--- RECORDS PROVIDED ---
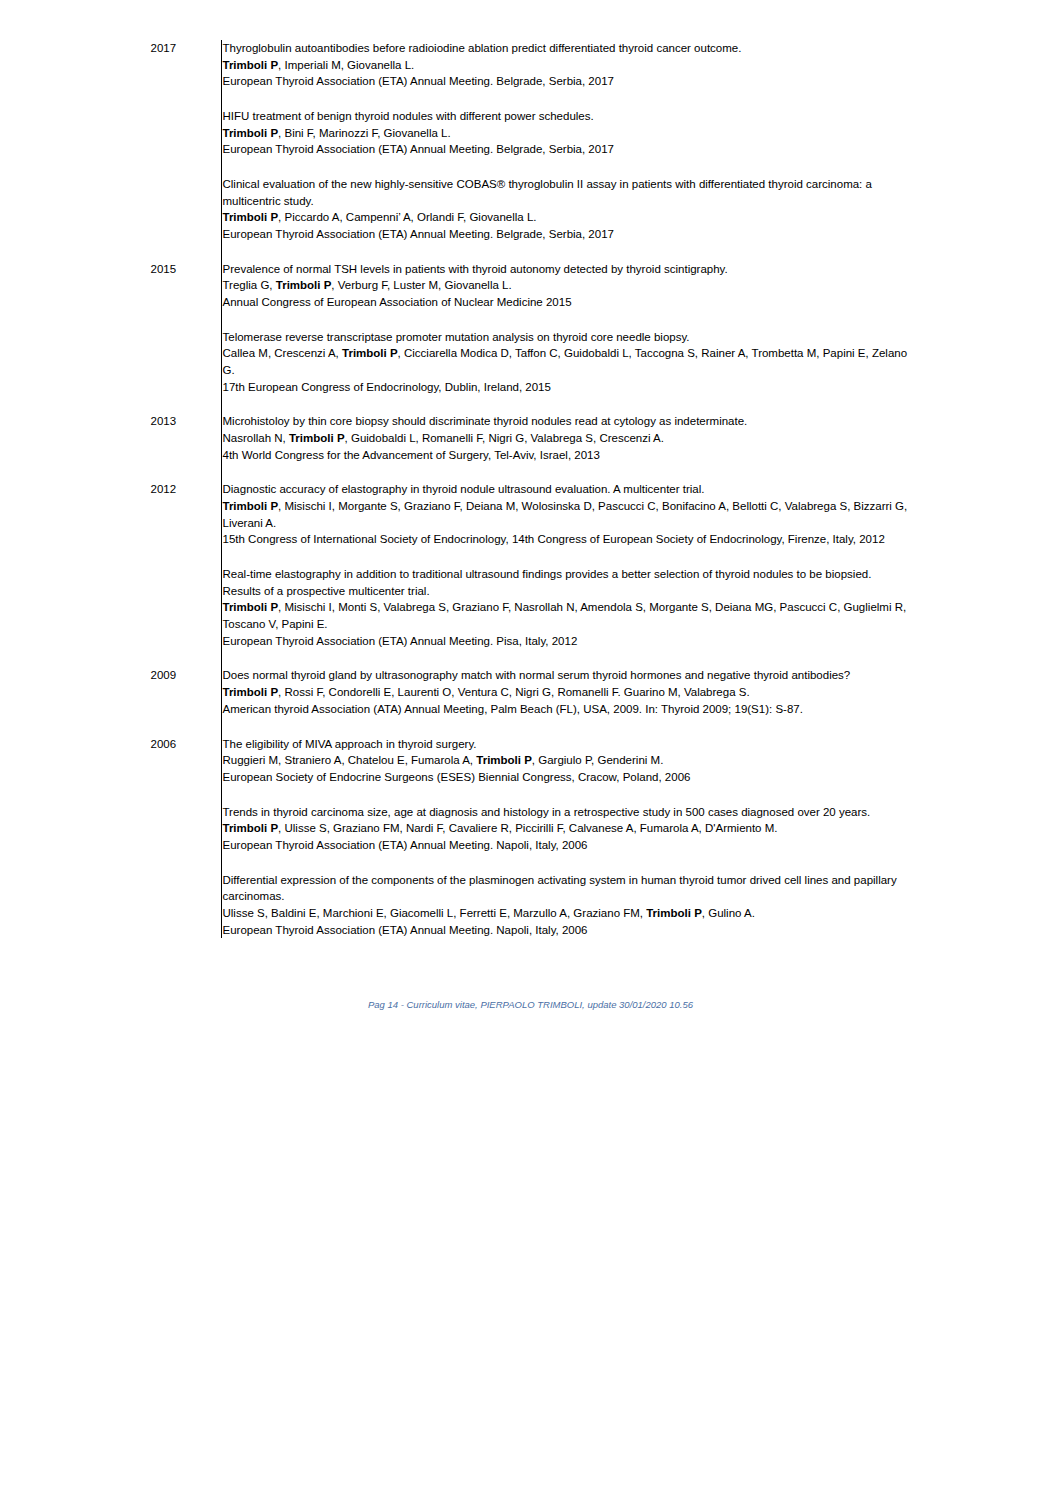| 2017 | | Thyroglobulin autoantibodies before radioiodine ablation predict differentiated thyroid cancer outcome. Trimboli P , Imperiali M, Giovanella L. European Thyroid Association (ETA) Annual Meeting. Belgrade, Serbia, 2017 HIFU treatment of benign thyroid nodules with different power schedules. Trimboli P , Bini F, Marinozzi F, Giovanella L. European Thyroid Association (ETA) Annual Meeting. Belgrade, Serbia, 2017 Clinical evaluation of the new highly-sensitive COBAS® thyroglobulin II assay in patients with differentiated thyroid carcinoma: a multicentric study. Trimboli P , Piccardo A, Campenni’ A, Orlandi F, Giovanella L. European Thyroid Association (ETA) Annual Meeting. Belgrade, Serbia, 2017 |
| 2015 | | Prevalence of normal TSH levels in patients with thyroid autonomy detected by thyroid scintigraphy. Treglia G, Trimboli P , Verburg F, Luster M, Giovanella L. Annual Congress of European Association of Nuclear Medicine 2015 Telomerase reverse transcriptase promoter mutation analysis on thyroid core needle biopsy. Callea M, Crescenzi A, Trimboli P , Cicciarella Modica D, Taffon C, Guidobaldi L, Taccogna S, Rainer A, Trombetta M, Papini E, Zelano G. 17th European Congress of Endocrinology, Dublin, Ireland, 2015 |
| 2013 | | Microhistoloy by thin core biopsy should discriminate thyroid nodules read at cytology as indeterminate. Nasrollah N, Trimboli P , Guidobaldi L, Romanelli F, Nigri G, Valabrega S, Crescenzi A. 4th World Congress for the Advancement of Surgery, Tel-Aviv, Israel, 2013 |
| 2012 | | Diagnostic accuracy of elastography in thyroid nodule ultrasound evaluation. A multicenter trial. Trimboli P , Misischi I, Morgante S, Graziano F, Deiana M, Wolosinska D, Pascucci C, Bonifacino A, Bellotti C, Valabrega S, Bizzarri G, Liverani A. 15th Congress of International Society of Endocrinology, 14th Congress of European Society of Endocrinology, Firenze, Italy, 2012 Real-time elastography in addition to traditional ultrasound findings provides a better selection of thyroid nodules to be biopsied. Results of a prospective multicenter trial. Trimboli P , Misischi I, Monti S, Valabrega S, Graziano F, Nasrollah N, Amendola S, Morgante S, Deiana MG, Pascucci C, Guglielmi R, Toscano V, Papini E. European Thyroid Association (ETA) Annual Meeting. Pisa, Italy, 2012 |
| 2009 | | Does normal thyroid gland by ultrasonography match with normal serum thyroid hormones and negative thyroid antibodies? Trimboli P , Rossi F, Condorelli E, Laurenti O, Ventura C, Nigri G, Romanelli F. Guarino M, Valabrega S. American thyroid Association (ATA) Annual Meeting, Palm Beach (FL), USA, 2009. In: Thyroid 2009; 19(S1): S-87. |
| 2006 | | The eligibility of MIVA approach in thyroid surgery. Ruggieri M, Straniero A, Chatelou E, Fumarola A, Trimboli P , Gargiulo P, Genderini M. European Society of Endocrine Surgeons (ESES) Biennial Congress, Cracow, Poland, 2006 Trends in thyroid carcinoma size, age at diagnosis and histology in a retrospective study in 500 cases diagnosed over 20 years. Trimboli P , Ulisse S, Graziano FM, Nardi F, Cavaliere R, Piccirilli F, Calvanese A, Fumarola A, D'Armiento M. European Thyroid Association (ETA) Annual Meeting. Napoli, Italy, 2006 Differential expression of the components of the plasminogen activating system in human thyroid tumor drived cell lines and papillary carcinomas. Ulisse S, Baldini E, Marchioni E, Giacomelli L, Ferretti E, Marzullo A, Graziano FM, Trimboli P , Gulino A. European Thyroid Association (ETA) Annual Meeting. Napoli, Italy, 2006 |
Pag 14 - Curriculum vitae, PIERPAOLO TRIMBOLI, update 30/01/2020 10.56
---
--- RECORDS PROVIDED ---
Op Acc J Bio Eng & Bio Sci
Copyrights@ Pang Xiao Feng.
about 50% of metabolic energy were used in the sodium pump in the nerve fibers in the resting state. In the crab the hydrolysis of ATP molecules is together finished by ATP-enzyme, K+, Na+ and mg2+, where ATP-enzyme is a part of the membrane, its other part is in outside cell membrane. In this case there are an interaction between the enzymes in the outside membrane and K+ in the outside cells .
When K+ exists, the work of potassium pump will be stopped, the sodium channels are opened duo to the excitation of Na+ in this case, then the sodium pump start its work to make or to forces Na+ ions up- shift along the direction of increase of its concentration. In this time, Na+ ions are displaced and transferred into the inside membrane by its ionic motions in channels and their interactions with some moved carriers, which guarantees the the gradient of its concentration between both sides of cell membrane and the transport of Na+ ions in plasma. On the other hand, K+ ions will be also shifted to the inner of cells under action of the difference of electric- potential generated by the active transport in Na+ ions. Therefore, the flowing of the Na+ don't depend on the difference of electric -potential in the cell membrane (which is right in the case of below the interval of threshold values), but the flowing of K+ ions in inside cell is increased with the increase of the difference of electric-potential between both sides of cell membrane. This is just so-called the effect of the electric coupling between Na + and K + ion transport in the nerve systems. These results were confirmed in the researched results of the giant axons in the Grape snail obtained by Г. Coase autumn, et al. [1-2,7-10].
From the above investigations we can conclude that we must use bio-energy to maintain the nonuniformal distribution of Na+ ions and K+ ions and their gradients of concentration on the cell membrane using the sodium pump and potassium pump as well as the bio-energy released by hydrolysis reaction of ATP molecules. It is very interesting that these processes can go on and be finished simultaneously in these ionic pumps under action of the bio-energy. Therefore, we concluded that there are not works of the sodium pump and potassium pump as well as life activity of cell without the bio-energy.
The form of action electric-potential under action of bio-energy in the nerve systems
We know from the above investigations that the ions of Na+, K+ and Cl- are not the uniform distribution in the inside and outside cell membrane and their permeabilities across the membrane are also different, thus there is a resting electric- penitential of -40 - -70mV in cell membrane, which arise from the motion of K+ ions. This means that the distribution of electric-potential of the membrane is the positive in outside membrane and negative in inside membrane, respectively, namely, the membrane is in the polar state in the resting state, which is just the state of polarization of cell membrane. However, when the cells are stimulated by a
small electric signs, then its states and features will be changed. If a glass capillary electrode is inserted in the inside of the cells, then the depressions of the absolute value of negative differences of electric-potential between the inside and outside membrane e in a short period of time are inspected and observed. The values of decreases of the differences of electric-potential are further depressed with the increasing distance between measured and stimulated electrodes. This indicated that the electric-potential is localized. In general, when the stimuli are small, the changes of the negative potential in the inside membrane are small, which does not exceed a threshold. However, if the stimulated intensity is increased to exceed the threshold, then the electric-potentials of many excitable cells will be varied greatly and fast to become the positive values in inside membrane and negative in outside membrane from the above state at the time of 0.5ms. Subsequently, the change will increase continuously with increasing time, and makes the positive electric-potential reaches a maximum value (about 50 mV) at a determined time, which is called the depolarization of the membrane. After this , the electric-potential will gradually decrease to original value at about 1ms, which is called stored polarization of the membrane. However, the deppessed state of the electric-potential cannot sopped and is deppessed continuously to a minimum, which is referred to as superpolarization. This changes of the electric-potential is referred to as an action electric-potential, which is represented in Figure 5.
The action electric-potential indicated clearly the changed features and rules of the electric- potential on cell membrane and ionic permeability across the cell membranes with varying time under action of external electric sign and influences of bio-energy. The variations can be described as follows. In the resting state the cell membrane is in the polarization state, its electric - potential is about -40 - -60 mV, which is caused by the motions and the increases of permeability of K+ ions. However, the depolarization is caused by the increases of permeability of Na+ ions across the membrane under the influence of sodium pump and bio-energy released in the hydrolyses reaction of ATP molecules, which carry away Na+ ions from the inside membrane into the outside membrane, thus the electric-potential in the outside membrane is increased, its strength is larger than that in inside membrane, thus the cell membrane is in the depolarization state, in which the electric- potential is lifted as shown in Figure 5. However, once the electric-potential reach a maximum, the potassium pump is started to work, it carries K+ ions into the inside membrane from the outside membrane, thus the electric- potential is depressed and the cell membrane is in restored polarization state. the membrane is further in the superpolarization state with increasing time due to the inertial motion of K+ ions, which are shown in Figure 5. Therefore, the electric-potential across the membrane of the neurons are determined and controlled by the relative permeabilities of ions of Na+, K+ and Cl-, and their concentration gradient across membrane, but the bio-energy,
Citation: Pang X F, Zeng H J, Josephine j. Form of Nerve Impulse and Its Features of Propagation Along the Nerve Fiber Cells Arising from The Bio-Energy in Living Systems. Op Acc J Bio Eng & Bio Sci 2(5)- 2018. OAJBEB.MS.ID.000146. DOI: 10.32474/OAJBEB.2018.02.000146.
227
---
WORK INSTRUCTION →
Where the data above reaches the line holding "about 50% of", begin printing, and stop after the line holding "When K+ exists, the". Each line must be reproduced exactly, with nothing else added.

RESPONSE TO THE TASK →
about 50% of metabolic energy were used in the sodium pump in the nerve fibers in the resting state. In the crab the hydrolysis of ATP molecules is together finished by ATP-enzyme, K+, Na+ and mg2+, where ATP-enzyme is a part of the membrane, its other part is in outside cell membrane. In this case there are an interaction between the enzymes in the outside membrane and K+ in the outside cells .
When K+ exists, the work of potassium pump will be stopped, the sodium channels are opened duo to the excitation of Na+ in this case, then the sodium pump start its work to make or to forces Na+ ions up- shift along the direction of increase of its concentration. In this time, Na+ ions are displaced and transferred into the inside membrane by its ionic motions in channels and their interactions with some moved carriers, which guarantees the the gradient of its concentration between both sides of cell membrane and the transport of Na+ ions in plasma. On the other hand, K+ ions will be also shifted to the inner of cells under action of the difference of electric- potential generated by the active transport in Na+ ions. Therefore, the flowing of the Na+ don't depend on the difference of electric -potential in the cell membrane (which is right in the case of below the interval of threshold values), but the flowing of K+ ions in inside cell is increased with the increase of the difference of electric-potential between both sides of cell membrane. This is just so-called the effect of the electric coupling between Na + and K + ion transport in the nerve systems. These results were confirmed in the researched results of the giant axons in the Grape snail obtained by Г. Coase autumn, et al. [1-2,7-10].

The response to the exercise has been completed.